• _TASK REQUIREMENTS_
Rewrite every line of text in the listing below as one numbered list. Skip blank lines and leave the pictures out.

• _SOURCE MATERIAL_
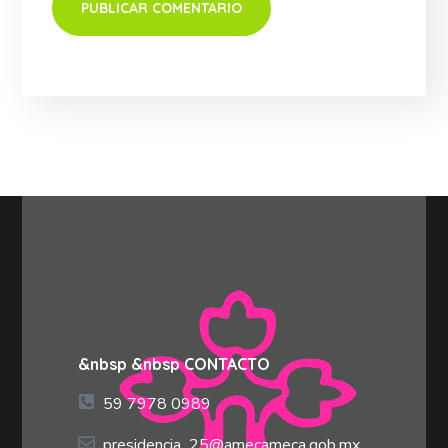
&nbsp &nbsp CONTACTO
59 7978 0989
presidencia_25@amecameca.gob.mx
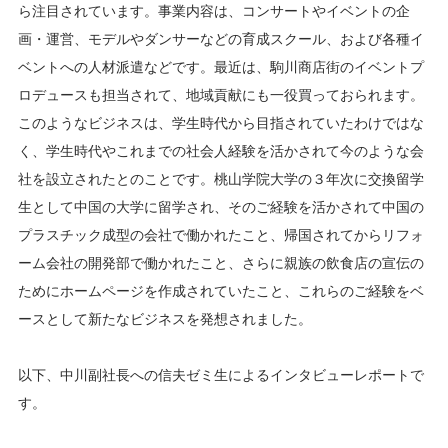
ら注目されています。事業内容は、コンサートやイベントの企
画・運営、モデルやダンサーなどの育成スクール、および各種イ
ベントへの人材派遣などです。最近は、駒川商店街のイベントプ
ロデュースも担当されて、地域貢献にも一役買っておられます。
このようなビジネスは、学生時代から目指されていたわけではな
く、学生時代やこれまでの社会人経験を活かされて今のような会
社を設立されたとのことです。桃山学院大学の３年次に交換留学
生として中国の大学に留学され、そのご経験を活かされて中国の
プラスチック成型の会社で働かれたこと、帰国されてからリフォ
ーム会社の開発部で働かれたこと、さらに親族の飲食店の宣伝の
ためにホームページを作成されていたこと、これらのご経験をベ
ースとして新たなビジネスを発想されました。
以下、中川副社長への信夫ゼミ生によるインタビューレポートで
す。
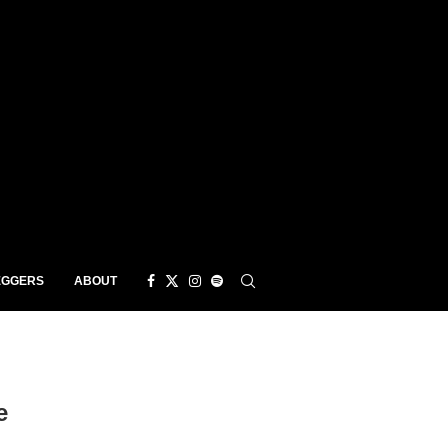
EGGERS
ABOUT
e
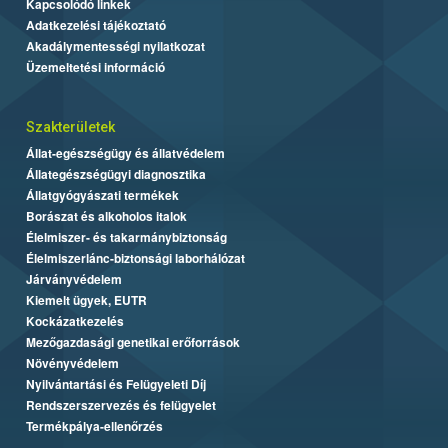
Kapcsolódó linkek
Adatkezelési tájékoztató
Akadálymentességi nyilatkozat
Üzemeltetési információ
Szakterületek
Állat-egészségügy és állatvédelem
Állategészségügyi diagnosztika
Állatgyógyászati termékek
Borászat és alkoholos italok
Élelmiszer- és takarmánybiztonság
Élelmiszerlánc-biztonsági laborhálózat
Járványvédelem
Kiemelt ügyek, EUTR
Kockázatkezelés
Mezőgazdasági genetikai erőforrások
Növényvédelem
Nyilvántartási és Felügyeleti Díj
Rendszerszervezés és felügyelet
Termékpálya-ellenőrzés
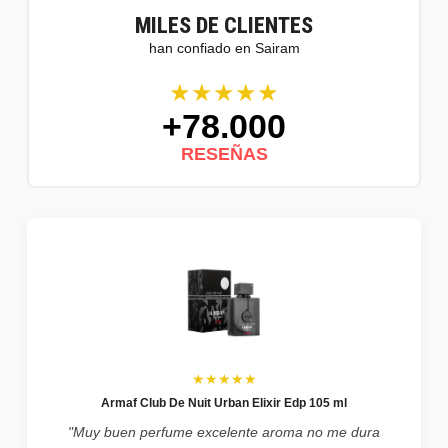
MILES DE CLIENTES
han confiado en Sairam
★★★★★
+78.000
RESEÑAS
★★★★★
Armaf Club De Nuit Urban Elixir Edp 105 ml
"Muy buen perfume excelente aroma no me dura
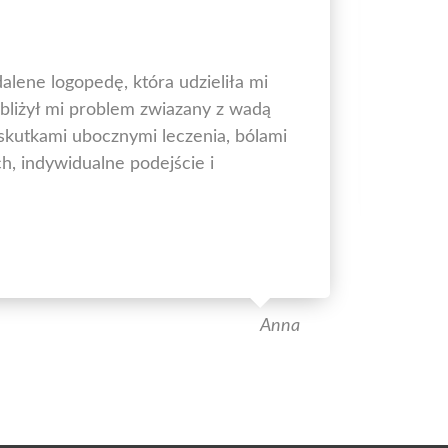
Ko
alene logopedę, która udzieliła mi
Pol
liżył mi problem zwiazany z wadą
War
 skutkami ubocznymi leczenia, bólami
Źro
, indywidualne podejście i
Anna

• _THE COMPLETED TASK_
1. &nbsp &nbsp CONTACTO
2. 59 7978 0989
3. presidencia_25@amecameca.gob.mx
4. ら注目されています。事業内容は、コンサートやイベントの企
5. 画・運営、モデルやダンサーなどの育成スクール、および各種イ
6. ベントへの人材派遣などです。最近は、駒川商店街のイベントプ
7. ロデュースも担当されて、地域貢献にも一役買っておられます。
8. このようなビジネスは、学生時代から目指されていたわけではな
9. く、学生時代やこれまでの社会人経験を活かされて今のような会
10. 社を設立されたとのことです。桃山学院大学の３年次に交換留学
11. 生として中国の大学に留学され、そのご経験を活かされて中国の
12. プラスチック成型の会社で働かれたこと、帰国されてからリフォ
13. ーム会社の開発部で働かれたこと、さらに親族の飲食店の宣伝の
14. ためにホームページを作成されていたこと、これらのご経験をベ
15. ースとして新たなビジネスを発想されました。
16. 以下、中川副社長への信夫ゼミ生によるインタビューレポートで
17. す。
18. EGGERS
19. ABOUT
20. e
21. Kapcsolódó linkek
22. Adatkezelési tájékoztató
23. Akadálymentességi nyilatkozat
24. Üzemeltetési információ
25. Szakterületek
26. Állat-egészségügy és állatvédelem
27. Állategészségügyi diagnosztika
28. Állatgyógyászati termékek
29. Borászat és alkoholos italok
30. Élelmiszer- és takarmánybiztonság
31. Élelmiszerlánc-biztonsági laborhálózat
32. Járványvédelem
33. Kiemelt ügyek, EUTR
34. Kockázatkezelés
35. Mezőgazdasági genetikai erőforrások
36. Növényvédelem
37. Nyilvántartási és Felügyeleti Díj
38. Rendszerszervezés és felügyelet
39. Termékpálya-ellenőrzés
40. MILES DE CLIENTES
41. han confiado en Sairam
42. ★★★★★
43. +78.000
44. RESEÑAS
45. ★★★★★
46. Armaf Club De Nuit Urban Elixir Edp 105 ml
47. "Muy buen perfume excelente aroma no me dura
48. Ko
49. alene logopedę, która udzieliła mi
50. Pol
51. liżył mi problem zwiazany z wadą
52. War
53.  skutkami ubocznymi leczenia, bólami
54. Źro
55. , indywidualne podejście i
56. Anna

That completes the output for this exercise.